Big Data Analytics Using Apache Spark On IOT in Industrial way
Data science, also known as data-driven science, is an interdisciplinary field about scientific methods, processes, and systems to extract knowledge or insights from data in various forms, either structured or unstructured, similar to data mining,this talk aims to provide you the whole steps of data science with Spark from the beginning till end . Apache Spark provides developers with an API(application programming interface) which is centered on a data structure which is called the resilient distributed dataset or RDD, it is a read-only set of many data items which is distributed over a large cluster of machines, that is organized in a fault-tolerant way. It has removed the limitations in the Map Reduce cluster computing programming paradigm, which forces a particular one line flow of data structure on distributed programs. In Map Reduce program get input data from hard disk, map a function across the input data, it reduces the result of various map, and store reduction results on disk. Under the map reduce model, the primitives of data processing are known as mappers and other set is called reducers. Data processing application are decomposed into mappers and reducers is sometimes not trivial. But, if we code an application in the form of map reduce, scaling the application to run over lets say tens thousands of machines in a cloud or cluster is like a configuration change. What this talk covers:
Basic Model of Spark
- Spark Driver and Workers
- Resilient Distributed Datasets
- Why performance is faster
Spark with IOT
- Using Spark in an IoT Analytics Platform
- Analysis of IoT Device JSON Data
Ending notes and strong warnings
The viewer is expected to know about basic Python . A little idea about Big Data, Data Analytic and IOT would be helpful.

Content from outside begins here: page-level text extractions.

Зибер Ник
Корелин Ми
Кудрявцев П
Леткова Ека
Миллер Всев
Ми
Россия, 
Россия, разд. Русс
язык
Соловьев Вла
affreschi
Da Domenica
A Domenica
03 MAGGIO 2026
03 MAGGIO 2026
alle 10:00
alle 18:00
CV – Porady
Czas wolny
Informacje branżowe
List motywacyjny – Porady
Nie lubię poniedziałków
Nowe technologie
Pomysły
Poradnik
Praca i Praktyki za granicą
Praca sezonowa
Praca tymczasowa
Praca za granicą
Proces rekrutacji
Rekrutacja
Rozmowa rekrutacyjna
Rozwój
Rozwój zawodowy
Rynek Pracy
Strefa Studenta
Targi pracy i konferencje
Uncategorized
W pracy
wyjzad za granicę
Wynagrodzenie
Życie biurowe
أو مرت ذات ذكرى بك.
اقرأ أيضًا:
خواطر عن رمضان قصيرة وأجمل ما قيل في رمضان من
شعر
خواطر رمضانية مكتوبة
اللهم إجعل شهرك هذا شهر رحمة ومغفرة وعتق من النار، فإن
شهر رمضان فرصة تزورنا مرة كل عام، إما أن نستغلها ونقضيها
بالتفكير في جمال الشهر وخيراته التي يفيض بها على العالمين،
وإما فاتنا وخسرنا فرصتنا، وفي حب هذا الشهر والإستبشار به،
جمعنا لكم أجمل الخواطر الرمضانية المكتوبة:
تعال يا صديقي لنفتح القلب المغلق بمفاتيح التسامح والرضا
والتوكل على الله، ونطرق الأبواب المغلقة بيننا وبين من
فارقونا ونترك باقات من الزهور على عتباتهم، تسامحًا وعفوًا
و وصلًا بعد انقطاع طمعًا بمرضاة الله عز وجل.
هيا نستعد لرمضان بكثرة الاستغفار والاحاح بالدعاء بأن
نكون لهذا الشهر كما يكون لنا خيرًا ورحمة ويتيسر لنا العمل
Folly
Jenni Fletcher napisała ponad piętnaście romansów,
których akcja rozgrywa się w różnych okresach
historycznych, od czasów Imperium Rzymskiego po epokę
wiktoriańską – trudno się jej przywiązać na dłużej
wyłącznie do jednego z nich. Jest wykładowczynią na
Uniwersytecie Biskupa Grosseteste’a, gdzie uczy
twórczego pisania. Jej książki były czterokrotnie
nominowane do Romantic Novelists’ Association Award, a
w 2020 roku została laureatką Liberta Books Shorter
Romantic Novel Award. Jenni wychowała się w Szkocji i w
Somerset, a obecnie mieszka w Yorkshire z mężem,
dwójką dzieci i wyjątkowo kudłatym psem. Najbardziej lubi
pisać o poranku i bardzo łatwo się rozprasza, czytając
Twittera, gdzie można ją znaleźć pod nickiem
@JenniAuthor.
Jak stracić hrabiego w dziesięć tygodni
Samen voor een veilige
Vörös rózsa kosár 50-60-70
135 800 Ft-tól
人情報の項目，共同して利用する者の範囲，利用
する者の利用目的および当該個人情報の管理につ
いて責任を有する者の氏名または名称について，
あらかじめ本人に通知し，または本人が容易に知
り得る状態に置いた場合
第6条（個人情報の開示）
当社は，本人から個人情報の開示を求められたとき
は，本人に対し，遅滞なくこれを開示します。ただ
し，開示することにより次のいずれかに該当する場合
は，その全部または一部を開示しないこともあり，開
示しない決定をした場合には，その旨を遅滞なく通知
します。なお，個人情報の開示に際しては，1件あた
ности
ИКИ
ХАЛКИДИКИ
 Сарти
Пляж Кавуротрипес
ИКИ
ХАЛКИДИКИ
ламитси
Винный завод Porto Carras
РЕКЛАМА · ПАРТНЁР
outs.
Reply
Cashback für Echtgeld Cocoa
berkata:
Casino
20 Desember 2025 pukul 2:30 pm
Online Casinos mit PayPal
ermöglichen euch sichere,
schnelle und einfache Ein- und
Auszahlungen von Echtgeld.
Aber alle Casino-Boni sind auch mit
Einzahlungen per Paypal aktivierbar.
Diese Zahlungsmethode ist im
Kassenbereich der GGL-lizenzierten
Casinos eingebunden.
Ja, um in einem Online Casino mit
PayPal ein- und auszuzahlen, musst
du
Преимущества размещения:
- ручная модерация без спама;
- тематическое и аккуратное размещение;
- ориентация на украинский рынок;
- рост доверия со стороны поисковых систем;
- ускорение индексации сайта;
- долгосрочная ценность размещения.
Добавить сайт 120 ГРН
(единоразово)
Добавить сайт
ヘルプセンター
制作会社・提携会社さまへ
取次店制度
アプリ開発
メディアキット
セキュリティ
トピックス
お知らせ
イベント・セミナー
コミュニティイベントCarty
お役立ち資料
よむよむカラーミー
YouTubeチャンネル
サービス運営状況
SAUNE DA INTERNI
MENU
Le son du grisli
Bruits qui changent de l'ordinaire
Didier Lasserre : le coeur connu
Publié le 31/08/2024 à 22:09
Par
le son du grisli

PPT Slide link for these Talk is here :- https://www.slideshare.net/secret/F5wNhLeq9Xy98k
Shubham Sharma is currently working on Spark and hadoop .He is currently working as associate software engineer at certaintyinfotech . He is working on Big Data and Analytics using Python , Pandas , Anaconda , Spark etc .
He has strong roots in computer science and technology and believes that it is the only thing that can create this world a better place but is also quite interested in Mobile Application Security, Hadoop Security, and Web development as they are an integral part of our lives.